Using a word to annoy people is not a pleasant behaviour whether or not you agree with them on this one issue.
More descriptive? At best 'virii' carries the same meaning as 'viruses'. At worst it carries no meaning. 'Viruses' follows standard English rules of pluralisation - again, if you object to prescriptive language feel free to substitute the word 'conventions' for 'rules' - so that anyone who knows the word 'virus' can discern its meaning. 'Virii' follows no standard rule, not even the imaginary Latin rule that spawned it.
Of course it does, because that version ('viri', not 'virii') at least sounds like it could be a real word like in the common Latin '-us' becomes '-i' rule (note that this isn't a general rule for Latin words; see elsewhere for where this perception comes from).
Why is anything anything?
I was merely trying to make the point that there is no secure OS's if you consider a single exploit sufficient to disqualify it as you were.
I'm not going to attempt to refute all of your arguments (and perhaps I can't anyway), but I think your analysis lacks a bit of perspective as well.
For example, IBM's mainframes for most of their existence were not connected to anything outside of IBM so if there were buffer overruns etc, they could not be exploited.

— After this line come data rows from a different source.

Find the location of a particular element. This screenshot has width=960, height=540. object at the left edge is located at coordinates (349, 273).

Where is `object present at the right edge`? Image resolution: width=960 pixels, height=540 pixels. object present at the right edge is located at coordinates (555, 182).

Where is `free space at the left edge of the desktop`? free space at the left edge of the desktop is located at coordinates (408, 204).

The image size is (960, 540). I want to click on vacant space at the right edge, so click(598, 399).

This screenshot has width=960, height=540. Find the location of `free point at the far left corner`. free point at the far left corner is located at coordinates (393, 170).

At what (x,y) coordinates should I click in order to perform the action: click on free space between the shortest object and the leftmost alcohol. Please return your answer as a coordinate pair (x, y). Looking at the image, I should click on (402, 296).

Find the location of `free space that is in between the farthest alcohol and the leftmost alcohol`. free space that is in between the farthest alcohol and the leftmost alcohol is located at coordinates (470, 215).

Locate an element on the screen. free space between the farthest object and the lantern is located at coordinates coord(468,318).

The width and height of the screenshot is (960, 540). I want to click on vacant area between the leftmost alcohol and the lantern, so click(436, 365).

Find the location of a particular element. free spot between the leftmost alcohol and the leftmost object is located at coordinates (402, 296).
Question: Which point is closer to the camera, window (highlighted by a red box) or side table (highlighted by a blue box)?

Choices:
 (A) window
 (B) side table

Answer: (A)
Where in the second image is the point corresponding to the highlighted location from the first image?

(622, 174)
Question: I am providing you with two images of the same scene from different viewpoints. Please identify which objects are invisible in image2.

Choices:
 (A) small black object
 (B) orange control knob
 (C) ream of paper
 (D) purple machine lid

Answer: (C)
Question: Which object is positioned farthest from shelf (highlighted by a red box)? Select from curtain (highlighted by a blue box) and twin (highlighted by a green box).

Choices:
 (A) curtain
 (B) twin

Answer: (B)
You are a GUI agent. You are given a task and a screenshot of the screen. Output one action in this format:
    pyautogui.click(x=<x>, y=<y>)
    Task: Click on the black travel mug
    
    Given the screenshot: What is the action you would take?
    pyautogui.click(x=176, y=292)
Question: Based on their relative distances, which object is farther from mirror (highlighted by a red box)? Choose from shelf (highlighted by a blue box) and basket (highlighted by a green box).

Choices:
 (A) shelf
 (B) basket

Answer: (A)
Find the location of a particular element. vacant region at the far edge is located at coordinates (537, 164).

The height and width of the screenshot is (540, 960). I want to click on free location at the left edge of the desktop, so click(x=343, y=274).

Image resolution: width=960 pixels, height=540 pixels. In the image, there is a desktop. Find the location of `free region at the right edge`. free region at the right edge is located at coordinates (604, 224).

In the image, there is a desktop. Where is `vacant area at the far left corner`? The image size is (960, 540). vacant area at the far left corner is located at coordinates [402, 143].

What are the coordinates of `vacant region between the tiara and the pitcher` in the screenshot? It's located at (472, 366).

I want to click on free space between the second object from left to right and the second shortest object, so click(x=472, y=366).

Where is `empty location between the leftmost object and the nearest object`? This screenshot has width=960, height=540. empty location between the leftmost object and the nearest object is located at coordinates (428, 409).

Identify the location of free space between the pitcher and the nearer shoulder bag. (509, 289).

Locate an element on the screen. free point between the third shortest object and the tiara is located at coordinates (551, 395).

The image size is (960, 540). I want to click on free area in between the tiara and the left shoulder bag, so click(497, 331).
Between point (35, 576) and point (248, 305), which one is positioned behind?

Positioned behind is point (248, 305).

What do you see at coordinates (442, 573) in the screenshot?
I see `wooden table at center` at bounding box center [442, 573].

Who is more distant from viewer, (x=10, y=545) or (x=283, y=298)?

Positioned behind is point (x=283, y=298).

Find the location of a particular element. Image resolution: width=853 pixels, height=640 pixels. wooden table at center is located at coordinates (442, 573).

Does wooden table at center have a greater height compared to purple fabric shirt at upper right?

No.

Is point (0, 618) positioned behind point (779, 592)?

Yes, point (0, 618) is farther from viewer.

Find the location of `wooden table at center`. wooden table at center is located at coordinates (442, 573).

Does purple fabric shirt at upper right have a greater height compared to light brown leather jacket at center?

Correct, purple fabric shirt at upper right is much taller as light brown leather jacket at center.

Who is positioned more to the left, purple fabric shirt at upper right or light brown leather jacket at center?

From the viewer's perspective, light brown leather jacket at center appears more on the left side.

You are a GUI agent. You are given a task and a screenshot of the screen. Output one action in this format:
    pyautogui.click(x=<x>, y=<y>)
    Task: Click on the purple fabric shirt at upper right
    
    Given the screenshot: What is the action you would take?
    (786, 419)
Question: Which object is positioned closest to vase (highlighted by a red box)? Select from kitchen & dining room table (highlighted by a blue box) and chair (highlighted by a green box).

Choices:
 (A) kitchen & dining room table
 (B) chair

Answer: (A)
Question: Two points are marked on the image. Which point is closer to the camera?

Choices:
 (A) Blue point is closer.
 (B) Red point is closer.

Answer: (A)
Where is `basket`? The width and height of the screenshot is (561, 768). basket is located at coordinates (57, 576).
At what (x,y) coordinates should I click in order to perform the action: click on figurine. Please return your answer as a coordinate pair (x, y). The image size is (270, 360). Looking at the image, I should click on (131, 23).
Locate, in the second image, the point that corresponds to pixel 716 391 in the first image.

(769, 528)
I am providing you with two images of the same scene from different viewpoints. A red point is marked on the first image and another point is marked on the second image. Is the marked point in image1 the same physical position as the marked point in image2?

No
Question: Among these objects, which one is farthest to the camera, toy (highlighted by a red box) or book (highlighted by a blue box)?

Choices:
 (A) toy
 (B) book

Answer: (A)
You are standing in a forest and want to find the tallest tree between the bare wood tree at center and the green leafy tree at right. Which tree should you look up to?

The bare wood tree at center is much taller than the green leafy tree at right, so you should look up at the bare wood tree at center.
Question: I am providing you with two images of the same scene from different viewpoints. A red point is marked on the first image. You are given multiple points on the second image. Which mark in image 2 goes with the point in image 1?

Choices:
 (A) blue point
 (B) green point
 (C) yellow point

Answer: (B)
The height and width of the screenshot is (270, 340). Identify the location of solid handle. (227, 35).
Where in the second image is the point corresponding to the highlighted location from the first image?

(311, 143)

Even today, it's likely that most mainframes are not directly connected to the Internet but are on a private net within an organization. In addition, knowledge of the architecture of a mainframe is more obscure and thus it takes more effort to exploit any holes. Finally, the administration of mainframes is performed more carefully then the average Windows box (or Linux box, for that matter).
The bottom line is that you can't just talk about relative numbers of exploits, you have to take the entire environment and history into account to determine relative security or quality.
Surely if MS had been willing to throw away backward compatibilty and make Windows as hard to administer and use as Unix they could have created an OS that was at least as secure as Unix (It's not rocket science after all.) The reason they didn't was that that's not what their customers wanted and they would have lost a lot of their business if they had.
Now their customers are becoming more interested in security over ease of use and they have been making changes in that direction.